● Stored data:
● ● ● ● ●

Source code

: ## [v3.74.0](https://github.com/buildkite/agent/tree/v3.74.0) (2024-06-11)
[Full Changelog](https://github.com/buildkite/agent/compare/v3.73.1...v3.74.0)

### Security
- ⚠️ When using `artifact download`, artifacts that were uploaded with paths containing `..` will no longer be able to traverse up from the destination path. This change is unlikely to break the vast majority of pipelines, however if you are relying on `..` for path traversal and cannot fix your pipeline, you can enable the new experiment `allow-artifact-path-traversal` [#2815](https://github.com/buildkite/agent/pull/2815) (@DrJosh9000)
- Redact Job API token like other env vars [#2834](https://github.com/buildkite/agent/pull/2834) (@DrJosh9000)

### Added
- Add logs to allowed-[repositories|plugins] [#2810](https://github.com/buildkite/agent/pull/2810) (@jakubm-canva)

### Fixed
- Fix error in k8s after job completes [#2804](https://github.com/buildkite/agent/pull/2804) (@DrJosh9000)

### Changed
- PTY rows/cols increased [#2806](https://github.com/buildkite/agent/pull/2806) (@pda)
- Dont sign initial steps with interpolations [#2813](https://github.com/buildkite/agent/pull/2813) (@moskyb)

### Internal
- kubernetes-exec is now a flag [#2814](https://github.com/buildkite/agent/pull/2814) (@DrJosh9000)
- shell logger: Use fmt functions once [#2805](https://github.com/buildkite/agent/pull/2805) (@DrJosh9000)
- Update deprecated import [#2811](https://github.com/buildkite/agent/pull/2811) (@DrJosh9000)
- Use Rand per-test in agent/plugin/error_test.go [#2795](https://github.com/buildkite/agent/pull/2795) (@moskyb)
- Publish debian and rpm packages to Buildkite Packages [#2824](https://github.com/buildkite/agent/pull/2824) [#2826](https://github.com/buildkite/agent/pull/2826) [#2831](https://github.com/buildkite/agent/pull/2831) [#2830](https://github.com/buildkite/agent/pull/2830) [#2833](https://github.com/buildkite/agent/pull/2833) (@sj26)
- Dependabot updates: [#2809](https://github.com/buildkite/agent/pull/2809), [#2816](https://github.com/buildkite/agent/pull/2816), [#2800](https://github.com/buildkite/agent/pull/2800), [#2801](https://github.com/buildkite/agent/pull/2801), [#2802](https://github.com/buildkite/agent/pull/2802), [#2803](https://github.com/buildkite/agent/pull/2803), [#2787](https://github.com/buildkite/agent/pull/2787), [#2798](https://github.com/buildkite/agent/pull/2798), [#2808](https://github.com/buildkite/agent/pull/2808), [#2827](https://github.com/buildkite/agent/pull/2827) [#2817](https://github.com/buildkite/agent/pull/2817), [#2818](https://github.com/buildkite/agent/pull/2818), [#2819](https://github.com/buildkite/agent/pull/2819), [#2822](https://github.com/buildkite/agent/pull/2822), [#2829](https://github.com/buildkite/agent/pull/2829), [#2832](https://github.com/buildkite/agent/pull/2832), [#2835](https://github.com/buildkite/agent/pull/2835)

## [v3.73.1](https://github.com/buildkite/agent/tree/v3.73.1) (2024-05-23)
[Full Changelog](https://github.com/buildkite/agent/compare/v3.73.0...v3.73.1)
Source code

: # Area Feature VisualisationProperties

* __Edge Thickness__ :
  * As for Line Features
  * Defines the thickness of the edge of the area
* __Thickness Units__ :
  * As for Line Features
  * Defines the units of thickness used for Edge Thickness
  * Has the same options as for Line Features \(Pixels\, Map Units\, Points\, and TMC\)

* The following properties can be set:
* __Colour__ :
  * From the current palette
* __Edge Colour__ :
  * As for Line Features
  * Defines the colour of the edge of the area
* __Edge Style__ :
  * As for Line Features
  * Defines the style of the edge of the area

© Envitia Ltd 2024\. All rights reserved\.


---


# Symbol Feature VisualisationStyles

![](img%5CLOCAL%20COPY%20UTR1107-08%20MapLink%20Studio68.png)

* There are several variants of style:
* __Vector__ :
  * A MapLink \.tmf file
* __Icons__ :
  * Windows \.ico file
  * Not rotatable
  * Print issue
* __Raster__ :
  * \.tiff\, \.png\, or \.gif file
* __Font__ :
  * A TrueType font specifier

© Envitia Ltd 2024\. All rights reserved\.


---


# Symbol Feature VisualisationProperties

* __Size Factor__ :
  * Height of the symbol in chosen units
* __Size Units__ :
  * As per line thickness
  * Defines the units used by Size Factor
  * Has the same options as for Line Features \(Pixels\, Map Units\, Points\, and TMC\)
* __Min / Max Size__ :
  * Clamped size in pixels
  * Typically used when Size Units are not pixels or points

● ● ● ● ●

● Task brief:
Return the entries in full. Do not alter them.

● Solution:
Source code

: ## [v3.74.0](https://github.com/buildkite/agent/tree/v3.74.0) (2024-06-11)
[Full Changelog](https://github.com/buildkite/agent/compare/v3.73.1...v3.74.0)

### Security
- ⚠️ When using `artifact download`, artifacts that were uploaded with paths containing `..` will no longer be able to traverse up from the destination path. This change is unlikely to break the vast majority of pipelines, however if you are relying on `..` for path traversal and cannot fix your pipeline, you can enable the new experiment `allow-artifact-path-traversal` [#2815](https://github.com/buildkite/agent/pull/2815) (@DrJosh9000)
- Redact Job API token like other env vars [#2834](https://github.com/buildkite/agent/pull/2834) (@DrJosh9000)

### Added
- Add logs to allowed-[repositories|plugins] [#2810](https://github.com/buildkite/agent/pull/2810) (@jakubm-canva)

### Fixed
- Fix error in k8s after job completes [#2804](https://github.com/buildkite/agent/pull/2804) (@DrJosh9000)

### Changed
- PTY rows/cols increased [#2806](https://github.com/buildkite/agent/pull/2806) (@pda)
- Dont sign initial steps with interpolations [#2813](https://github.com/buildkite/agent/pull/2813) (@moskyb)

### Internal
- kubernetes-exec is now a flag [#2814](https://github.com/buildkite/agent/pull/2814) (@DrJosh9000)
- shell logger: Use fmt functions once [#2805](https://github.com/buildkite/agent/pull/2805) (@DrJosh9000)
- Update deprecated import [#2811](https://github.com/buildkite/agent/pull/2811) (@DrJosh9000)
- Use Rand per-test in agent/plugin/error_test.go [#2795](https://github.com/buildkite/agent/pull/2795) (@moskyb)
- Publish debian and rpm packages to Buildkite Packages [#2824](https://github.com/buildkite/agent/pull/2824) [#2826](https://github.com/buildkite/agent/pull/2826) [#2831](https://github.com/buildkite/agent/pull/2831) [#2830](https://github.com/buildkite/agent/pull/2830) [#2833](https://github.com/buildkite/agent/pull/2833) (@sj26)
- Dependabot updates: [#2809](https://github.com/buildkite/agent/pull/2809), [#2816](https://github.com/buildkite/agent/pull/2816), [#2800](https://github.com/buildkite/agent/pull/2800), [#2801](https://github.com/buildkite/agent/pull/2801), [#2802](https://github.com/buildkite/agent/pull/2802), [#2803](https://github.com/buildkite/agent/pull/2803), [#2787](https://github.com/buildkite/agent/pull/2787), [#2798](https://github.com/buildkite/agent/pull/2798), [#2808](https://github.com/buildkite/agent/pull/2808), [#2827](https://github.com/buildkite/agent/pull/2827) [#2817](https://github.com/buildkite/agent/pull/2817), [#2818](https://github.com/buildkite/agent/pull/2818), [#2819](https://github.com/buildkite/agent/pull/2819), [#2822](https://github.com/buildkite/agent/pull/2822), [#2829](https://github.com/buildkite/agent/pull/2829), [#2832](https://github.com/buildkite/agent/pull/2832), [#2835](https://github.com/buildkite/agent/pull/2835)

## [v3.73.1](https://github.com/buildkite/agent/tree/v3.73.1) (2024-05-23)
[Full Changelog](https://github.com/buildkite/agent/compare/v3.73.0...v3.73.1)
Source code

: # Area Feature VisualisationProperties

* __Edge Thickness__ :
  * As for Line Features
  * Defines the thickness of the edge of the area
* __Thickness Units__ :
  * As for Line Features
  * Defines the units of thickness used for Edge Thickness
  * Has the same options as for Line Features \(Pixels\, Map Units\, Points\, and TMC\)

* The following properties can be set:
* __Colour__ :
  * From the current palette
* __Edge Colour__ :
  * As for Line Features
  * Defines the colour of the edge of the area
* __Edge Style__ :
  * As for Line Features
  * Defines the style of the edge of the area

© Envitia Ltd 2024\. All rights reserved\.


---


# Symbol Feature VisualisationStyles

![](img%5CLOCAL%20COPY%20UTR1107-08%20MapLink%20Studio68.png)

* There are several variants of style:
* __Vector__ :
  * A MapLink \.tmf file
* __Icons__ :
  * Windows \.ico file
  * Not rotatable
  * Print issue
* __Raster__ :
  * \.tiff\, \.png\, or \.gif file
* __Font__ :
  * A TrueType font specifier

© Envitia Ltd 2024\. All rights reserved\.


---


# Symbol Feature VisualisationProperties

* __Size Factor__ :
  * Height of the symbol in chosen units
* __Size Units__ :
  * As per line thickness
  * Defines the units used by Size Factor
  * Has the same options as for Line Features \(Pixels\, Map Units\, Points\, and TMC\)
* __Min / Max Size__ :
  * Clamped size in pixels
  * Typically used when Size Units are not pixels or points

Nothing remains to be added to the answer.